USA Today (Brian Truitt): BOOM! is a moving and joyous exploration of creativity. … Andrew Garfield turns in an amazing, multi-faceted performance as Larson’s semi-fictional avatar in the kind of colorful, fantastical but still realistic New York City landscape that only a musical-theater guru like Miranda could carve out. … BOOM! finds a creative way to ground the more wondrous aspects of musical theater while still keeping its signature wonder. … BOOM! is an entertaining, heart-filling work that showcases two musical geniuses, putting a new spotlight on Larson’s musical legacy and giving Miranda another endeavor to gift us with his unparalleled artistry. 3-1/2 out of 4 stars.
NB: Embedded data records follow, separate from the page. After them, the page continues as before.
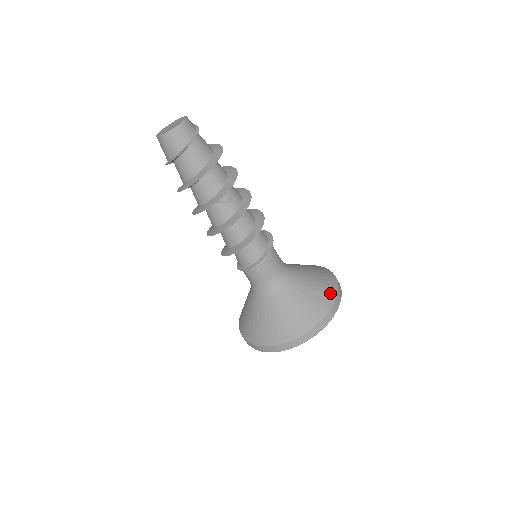
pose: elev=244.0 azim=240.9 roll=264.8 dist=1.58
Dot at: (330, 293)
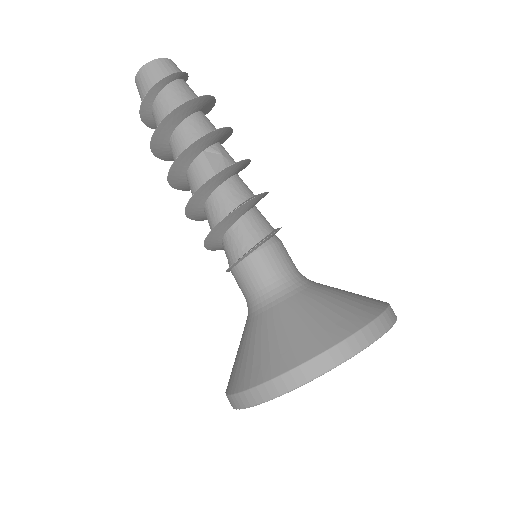
Dot at: (377, 300)
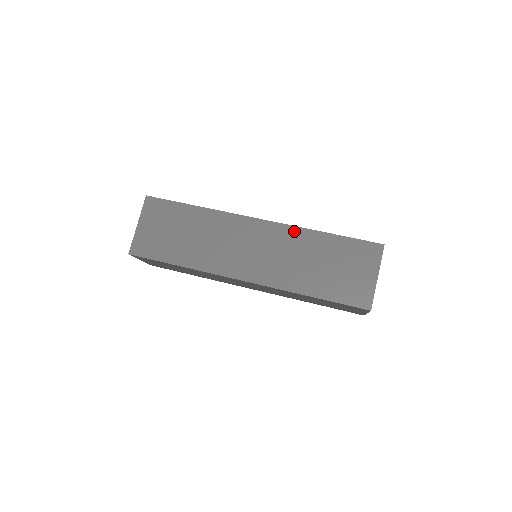
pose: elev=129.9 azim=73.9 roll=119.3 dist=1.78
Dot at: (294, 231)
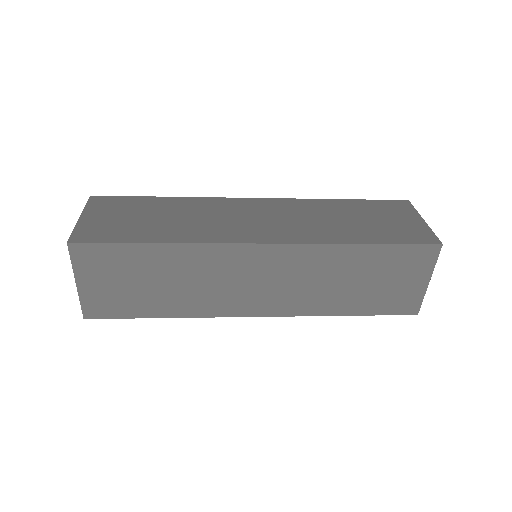
Dot at: (303, 202)
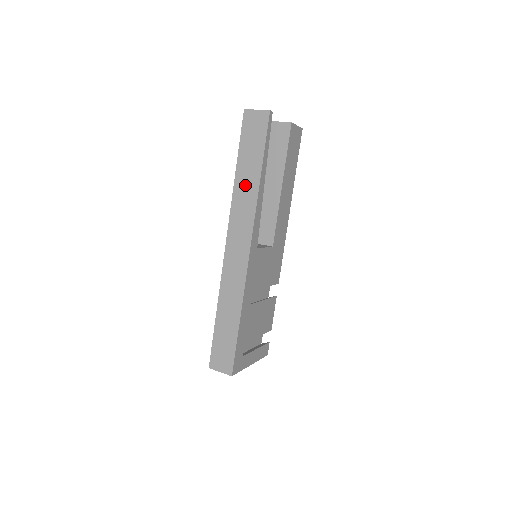
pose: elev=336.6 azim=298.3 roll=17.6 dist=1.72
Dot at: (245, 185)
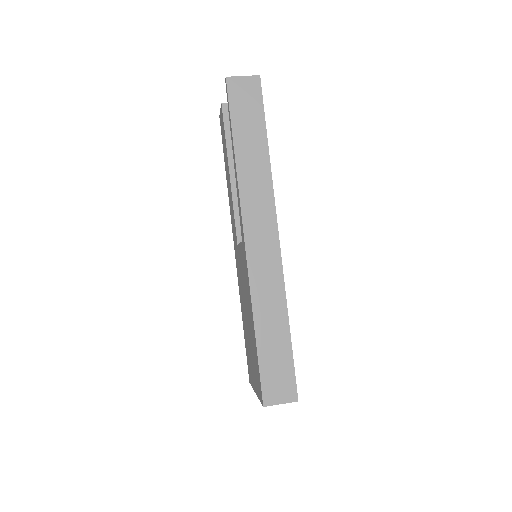
Dot at: (251, 163)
Variety (Peter Debruge): Most audiences don’t care to watch writers struggling for recognition, and the blessing of Tick, Tick… Boom! isn’t that he finds it, but that we observe Jonathan incrementally identifying his priorities and acknowledging the sources he’d draw from in Rent. … What’s refreshing about the debuting director’s approach is that it feels relatively egoless. His style is playful and energetic, often intercutting between multiple threads within a given song or scene, but it doesn’t feel as if Miranda is calling attention to himself so much as trying to open up the show — to give it the wings Jonathan sings about in the final number.
The Wrap (Todd Gilchrist): Even with a dazzling, urgent performance by Andrew Garfield at its center, tick, tick…Boom! needs a more critical or at least more self-aware eye to recreate the kind of scruffy profundity and insight that it must have possessed as a response to decades of bloated Broadway pageantry. … On a level of sheer cinematic flourish, Miranda’s adaptation is a triumph; he really harnesses Larson’s songs for the screen and gives them tremendous life. … tick, tick…Boom! is an auspicious accomplishment, engaging and energetic and affecting, and another reminder that Lin-Manuel Miranda is one of the few artists who’s actually accomplished enough to earn the unfettered luxury of spending all day creating.